The luxury fashion brand was awarded $133,000 in a closely watched case that will have a lasting impact on how artists and brands will interact in the metaverse.
A federal jury has ruled that an NFT artist violated the trademark of luxury fashion brand Hermès, setting a precedent on whether and when digital assets created on a blockchain can be considered artworks protected by the First Amendment.
On Wednesday, the jury ruled that artist Mason Rothschild's line of 100 MetaBirkin non-fungible tokens were not protected speech under the First Amendment. The NFTs contained images of the fantastically expensive Birkin handbags covered in faux fur and various designs ranging from polka dots to the Mona Lisa.
He was ordered to pay $133,000 in damages — $110,000 for infringing the intellectual property of Hermès and $23,000 for cybersquatting by using the URL "metabirkins.com."
Rothschild, whose real name is Sonny Estival, said he plans to appeal.
The verdict is a "great day for big brands" and a "terrible day for artists and the First Amendment, Rothschild attorney Rhett Millsaps II said. The defense had compared MetaBirkins to Andy Warhol's use of iconic Coca-Cola bottles and Campbell's soup cans in artworks.
Rothschild had argued that his bags were a commentary on animal cruelty in the production of leather goods.
Commerce or Art?
The ruling effectively found the MetaBirkin NFTs were more like commodities than artworks, making them subject to strict trademark laws designed to prevent knockoffs from diluting a brand's intellectual property.
"The jury's decision makes clear that the First Amendment does not provide entrepreneurs with carte blanche to trade on the good will of brand owners," Felicia Boyd, Head of IP Brands, United States, for the firm of Norton Rose Fulbright, told CoinMarketCap after the verdict was announced.
While the facts were specific to this NFT project, Boyd said that as one of the first cases "involving non-fungible tokens and the intersection of trademark and First Amendment law, the case has significant ramifications for artists looking to create and promote works which may comment upon products or services offered by brand owners."
That means that artists should "proceed with caution" when promoting their work and limit the use of the trademark to what is "artistically necessary" rather than making it central to a commercial campaign.
And, she added, they should document the reason they used the brand and the message the work is intended to convey at the time of its creation.
The ruling comes in the wake of a stampede by major brands ranging from McDonald's to Walmart to file trademarks covering NFTs and digital assets in the metaverse last year.
A top fashion status symbol, Hermès Birkin bags start at $12,000 and have sold and resold for as much as $500,000, as they are virtually impossible to buy without a connection to the fashion house.
Hermès had said in court that Rothschild was "stealing the goodwill in Hermès' famous intellectual property to create and sell his own line of products."

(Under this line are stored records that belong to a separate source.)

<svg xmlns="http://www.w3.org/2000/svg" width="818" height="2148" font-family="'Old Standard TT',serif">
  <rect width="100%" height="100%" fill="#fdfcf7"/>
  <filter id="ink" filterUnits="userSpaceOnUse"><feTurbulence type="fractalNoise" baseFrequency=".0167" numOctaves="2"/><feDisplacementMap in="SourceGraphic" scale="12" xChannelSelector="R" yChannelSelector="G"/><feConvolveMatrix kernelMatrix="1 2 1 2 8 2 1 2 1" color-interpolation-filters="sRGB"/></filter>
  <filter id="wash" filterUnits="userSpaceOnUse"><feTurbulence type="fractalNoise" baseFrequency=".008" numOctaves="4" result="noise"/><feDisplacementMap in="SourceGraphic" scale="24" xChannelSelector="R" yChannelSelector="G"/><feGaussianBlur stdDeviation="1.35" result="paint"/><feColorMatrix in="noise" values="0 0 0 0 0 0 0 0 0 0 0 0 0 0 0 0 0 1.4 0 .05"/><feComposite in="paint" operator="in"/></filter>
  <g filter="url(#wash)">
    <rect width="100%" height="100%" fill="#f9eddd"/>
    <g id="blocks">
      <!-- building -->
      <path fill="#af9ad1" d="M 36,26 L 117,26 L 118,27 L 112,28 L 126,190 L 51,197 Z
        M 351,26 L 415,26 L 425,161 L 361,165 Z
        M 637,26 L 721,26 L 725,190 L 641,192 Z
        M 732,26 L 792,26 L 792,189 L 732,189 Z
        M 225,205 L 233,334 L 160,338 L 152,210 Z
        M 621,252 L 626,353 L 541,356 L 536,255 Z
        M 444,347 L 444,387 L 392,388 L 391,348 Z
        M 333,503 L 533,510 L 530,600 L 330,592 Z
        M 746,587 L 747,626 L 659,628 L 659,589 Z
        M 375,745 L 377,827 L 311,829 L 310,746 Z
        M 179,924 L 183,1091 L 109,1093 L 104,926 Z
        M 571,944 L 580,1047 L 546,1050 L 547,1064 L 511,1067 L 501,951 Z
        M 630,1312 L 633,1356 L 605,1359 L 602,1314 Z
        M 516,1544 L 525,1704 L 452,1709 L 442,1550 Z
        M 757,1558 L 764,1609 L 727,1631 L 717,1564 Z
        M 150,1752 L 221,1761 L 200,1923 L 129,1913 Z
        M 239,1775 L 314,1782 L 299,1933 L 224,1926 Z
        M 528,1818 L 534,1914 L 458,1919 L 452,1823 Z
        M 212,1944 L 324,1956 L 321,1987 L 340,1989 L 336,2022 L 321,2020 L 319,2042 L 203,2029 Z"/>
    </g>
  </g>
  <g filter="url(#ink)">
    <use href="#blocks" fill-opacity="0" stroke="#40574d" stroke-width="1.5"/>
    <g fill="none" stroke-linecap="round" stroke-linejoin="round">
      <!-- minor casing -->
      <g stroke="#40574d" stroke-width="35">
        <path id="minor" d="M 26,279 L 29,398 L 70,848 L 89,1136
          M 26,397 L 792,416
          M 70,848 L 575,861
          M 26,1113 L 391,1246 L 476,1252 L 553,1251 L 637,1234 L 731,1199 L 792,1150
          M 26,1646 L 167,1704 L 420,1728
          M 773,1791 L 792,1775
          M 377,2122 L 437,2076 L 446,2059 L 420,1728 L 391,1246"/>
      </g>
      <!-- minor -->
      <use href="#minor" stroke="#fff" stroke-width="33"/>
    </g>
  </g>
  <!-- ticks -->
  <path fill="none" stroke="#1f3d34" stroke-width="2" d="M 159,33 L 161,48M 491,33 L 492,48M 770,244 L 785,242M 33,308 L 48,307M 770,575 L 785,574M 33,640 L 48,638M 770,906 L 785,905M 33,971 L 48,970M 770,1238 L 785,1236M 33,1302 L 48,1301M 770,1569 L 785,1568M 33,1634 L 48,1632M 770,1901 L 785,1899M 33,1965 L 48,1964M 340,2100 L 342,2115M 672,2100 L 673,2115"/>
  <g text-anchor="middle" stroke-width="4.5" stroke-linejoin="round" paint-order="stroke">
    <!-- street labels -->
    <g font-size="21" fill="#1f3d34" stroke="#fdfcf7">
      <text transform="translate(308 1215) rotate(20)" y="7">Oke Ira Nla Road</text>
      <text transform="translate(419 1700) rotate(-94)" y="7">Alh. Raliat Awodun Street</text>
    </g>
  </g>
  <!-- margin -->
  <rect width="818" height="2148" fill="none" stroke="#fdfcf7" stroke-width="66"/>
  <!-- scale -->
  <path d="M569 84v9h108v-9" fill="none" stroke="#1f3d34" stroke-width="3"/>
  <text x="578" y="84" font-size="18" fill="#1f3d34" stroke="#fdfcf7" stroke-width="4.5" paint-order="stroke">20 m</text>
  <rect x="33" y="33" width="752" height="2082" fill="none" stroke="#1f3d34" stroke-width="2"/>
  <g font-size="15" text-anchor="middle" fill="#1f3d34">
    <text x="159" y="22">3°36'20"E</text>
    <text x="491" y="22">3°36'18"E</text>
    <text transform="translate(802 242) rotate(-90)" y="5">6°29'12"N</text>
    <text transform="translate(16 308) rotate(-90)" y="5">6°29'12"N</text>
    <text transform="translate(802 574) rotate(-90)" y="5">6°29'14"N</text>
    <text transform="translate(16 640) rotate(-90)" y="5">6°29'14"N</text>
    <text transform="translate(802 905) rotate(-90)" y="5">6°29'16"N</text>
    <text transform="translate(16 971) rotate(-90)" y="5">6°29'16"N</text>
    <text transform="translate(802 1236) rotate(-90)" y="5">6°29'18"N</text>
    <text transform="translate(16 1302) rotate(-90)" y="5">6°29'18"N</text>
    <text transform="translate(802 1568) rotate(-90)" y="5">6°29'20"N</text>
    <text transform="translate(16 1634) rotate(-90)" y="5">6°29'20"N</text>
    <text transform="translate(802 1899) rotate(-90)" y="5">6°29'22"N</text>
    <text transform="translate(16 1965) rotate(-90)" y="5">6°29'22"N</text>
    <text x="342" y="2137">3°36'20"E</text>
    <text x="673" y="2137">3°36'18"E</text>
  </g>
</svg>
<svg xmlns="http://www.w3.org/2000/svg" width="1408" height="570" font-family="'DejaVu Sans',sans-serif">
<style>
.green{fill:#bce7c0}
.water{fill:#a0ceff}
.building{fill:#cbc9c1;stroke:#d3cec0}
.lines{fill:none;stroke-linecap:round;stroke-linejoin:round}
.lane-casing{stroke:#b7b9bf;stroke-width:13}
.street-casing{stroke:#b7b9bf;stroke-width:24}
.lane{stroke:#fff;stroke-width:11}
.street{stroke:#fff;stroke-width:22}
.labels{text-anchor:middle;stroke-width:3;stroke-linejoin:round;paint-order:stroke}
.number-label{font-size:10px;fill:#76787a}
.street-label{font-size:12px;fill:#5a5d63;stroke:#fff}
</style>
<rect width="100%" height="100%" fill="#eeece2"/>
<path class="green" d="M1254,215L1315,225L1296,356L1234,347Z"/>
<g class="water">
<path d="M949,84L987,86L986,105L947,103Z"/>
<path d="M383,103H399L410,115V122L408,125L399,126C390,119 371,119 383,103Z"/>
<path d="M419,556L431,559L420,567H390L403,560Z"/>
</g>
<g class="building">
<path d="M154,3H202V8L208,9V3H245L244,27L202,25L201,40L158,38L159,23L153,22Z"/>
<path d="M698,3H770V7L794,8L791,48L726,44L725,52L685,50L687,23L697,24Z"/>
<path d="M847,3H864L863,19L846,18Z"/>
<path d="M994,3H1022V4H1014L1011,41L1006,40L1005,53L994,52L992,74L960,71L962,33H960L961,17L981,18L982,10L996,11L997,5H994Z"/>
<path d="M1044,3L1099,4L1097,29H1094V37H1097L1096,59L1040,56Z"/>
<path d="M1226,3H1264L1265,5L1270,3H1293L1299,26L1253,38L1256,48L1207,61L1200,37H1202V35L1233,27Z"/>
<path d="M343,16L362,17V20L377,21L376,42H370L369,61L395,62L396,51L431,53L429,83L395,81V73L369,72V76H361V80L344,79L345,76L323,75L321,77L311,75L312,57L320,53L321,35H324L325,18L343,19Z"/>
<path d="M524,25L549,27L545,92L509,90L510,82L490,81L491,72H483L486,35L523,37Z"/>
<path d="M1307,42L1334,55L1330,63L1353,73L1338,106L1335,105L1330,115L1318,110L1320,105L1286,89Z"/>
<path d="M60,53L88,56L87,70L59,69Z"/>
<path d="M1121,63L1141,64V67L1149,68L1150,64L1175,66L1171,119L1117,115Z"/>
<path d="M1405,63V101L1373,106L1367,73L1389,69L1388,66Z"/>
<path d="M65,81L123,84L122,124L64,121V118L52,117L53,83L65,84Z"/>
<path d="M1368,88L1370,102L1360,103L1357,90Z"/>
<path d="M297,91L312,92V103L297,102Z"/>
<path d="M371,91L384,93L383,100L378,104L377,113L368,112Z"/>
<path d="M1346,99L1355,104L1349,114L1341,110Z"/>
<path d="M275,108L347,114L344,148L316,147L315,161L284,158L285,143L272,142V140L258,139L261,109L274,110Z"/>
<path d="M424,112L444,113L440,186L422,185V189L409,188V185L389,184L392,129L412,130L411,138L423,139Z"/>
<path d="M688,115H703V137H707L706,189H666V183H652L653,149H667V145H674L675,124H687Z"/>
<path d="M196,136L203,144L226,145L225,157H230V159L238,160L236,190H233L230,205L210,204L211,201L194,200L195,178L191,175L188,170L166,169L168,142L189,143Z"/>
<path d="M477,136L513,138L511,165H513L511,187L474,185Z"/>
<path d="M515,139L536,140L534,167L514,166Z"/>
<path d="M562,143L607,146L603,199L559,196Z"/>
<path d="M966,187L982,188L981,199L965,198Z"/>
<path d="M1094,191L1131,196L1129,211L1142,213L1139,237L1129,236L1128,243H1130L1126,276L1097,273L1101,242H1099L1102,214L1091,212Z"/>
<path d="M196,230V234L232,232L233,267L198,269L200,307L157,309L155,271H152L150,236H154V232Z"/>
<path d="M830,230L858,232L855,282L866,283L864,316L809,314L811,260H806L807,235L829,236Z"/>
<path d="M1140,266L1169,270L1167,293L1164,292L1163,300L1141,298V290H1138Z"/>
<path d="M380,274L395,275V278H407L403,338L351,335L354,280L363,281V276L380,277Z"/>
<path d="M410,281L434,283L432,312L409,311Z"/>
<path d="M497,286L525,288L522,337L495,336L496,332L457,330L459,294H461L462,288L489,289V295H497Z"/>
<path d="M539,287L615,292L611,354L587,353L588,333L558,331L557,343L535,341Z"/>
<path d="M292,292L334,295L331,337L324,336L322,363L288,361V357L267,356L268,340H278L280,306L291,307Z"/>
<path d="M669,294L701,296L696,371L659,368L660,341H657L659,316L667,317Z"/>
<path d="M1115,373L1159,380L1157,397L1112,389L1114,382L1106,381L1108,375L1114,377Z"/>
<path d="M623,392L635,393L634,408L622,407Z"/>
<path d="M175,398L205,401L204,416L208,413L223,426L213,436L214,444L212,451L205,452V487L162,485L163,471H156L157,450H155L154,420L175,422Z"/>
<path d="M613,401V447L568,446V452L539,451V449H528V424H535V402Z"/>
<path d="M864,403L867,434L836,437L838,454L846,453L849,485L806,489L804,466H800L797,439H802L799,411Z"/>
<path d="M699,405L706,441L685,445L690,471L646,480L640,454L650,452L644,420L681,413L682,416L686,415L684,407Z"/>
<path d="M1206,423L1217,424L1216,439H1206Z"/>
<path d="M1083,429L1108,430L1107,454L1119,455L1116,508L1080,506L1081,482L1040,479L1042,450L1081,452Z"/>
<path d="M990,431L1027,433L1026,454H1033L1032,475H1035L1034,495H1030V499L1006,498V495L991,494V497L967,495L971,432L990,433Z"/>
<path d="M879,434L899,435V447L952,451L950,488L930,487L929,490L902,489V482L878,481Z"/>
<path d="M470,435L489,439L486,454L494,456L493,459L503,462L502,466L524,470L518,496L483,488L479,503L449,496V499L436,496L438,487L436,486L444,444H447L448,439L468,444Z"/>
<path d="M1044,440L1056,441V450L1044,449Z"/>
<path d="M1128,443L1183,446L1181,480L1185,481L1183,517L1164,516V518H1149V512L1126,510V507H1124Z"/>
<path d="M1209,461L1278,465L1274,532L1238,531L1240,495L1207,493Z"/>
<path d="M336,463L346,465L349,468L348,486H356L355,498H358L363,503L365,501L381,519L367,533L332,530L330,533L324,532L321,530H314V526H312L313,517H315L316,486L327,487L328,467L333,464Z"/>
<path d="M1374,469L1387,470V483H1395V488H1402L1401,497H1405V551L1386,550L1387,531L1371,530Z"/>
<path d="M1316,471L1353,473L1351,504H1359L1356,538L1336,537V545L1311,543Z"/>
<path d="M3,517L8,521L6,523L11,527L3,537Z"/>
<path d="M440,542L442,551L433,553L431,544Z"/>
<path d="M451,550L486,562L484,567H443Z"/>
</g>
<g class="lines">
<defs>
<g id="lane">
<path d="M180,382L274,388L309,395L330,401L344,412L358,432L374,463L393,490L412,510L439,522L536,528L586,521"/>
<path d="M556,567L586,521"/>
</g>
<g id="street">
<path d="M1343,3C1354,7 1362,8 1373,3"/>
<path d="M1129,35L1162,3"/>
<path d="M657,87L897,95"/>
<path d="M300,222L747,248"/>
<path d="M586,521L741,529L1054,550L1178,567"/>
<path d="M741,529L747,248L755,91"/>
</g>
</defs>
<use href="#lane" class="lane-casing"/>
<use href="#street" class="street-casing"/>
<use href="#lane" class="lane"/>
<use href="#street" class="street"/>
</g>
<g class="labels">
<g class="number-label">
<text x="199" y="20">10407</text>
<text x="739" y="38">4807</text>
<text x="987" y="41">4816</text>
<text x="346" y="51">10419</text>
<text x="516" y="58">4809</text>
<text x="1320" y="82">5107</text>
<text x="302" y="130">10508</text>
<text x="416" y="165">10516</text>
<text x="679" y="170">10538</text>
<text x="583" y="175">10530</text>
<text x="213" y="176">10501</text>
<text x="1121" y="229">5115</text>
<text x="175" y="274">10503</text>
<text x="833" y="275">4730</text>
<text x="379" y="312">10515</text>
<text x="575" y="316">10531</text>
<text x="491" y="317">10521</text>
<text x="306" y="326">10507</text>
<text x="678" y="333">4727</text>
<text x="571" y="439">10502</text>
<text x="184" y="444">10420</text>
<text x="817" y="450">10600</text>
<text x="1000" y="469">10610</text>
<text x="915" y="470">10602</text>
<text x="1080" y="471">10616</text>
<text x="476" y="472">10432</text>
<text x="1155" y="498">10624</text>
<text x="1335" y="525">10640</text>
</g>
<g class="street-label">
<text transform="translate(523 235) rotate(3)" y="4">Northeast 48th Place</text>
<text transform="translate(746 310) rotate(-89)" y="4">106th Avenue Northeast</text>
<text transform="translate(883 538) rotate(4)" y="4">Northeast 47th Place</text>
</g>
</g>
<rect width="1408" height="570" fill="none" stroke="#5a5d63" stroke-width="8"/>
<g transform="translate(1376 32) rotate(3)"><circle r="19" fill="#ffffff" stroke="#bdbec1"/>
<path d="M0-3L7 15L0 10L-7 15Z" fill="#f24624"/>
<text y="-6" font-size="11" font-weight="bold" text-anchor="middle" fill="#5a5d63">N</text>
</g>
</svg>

The company's attorneys pointed to text messages by the artist they said show he wanted to "create the same exclusivity and demand for the famous handbag" and that he was "sitting on a goldmine."
The MetaBirkins were each sold for $450 in ETH at the time, and came with a 7.5% royalty of resales. Rothschild said he earned about $125,000 from the bags.
What is Art?
Rothschild's case was based on a test created in Rogers v. Grimaldi, which protects against trademark infringement claims "if their use both (1) is an artistic expression and (2) does not explicitly mislead consumers," Boyd said in an earlier blog about the case.
The company argued that Rothschild's use of its trademarks in the URL of his website and on social media showed the collection was using the trademarks for commerce rather than artistic expression.
That was a key point, she said via email, noting that Rothschild's "use of the Birkin name went far beyond a digital version of the Birkin bag."
Attaching little registered trademark symbols after each use of the name — Birkin® — Boyd pointed out that "in the name of 'business art,' Rothschild sought to use the Birkin brand as part of domain names, social media handles and across various digital platforms." She said:
"The First Amendment defense does not give artists the unfettered license to infringe another's trademarks. At some point the public's interest in avoiding consumer confusion or competitive exploitation will override the interests sought to be protected by the First Amendment."
On the other hand, Boyd said:
"The verdict is a signal to brand owners who are not yet using their brands in a virtual environment, as was the case with Hermes, that rights in the 'real' world may be sufficient to preclude use in a virtual world."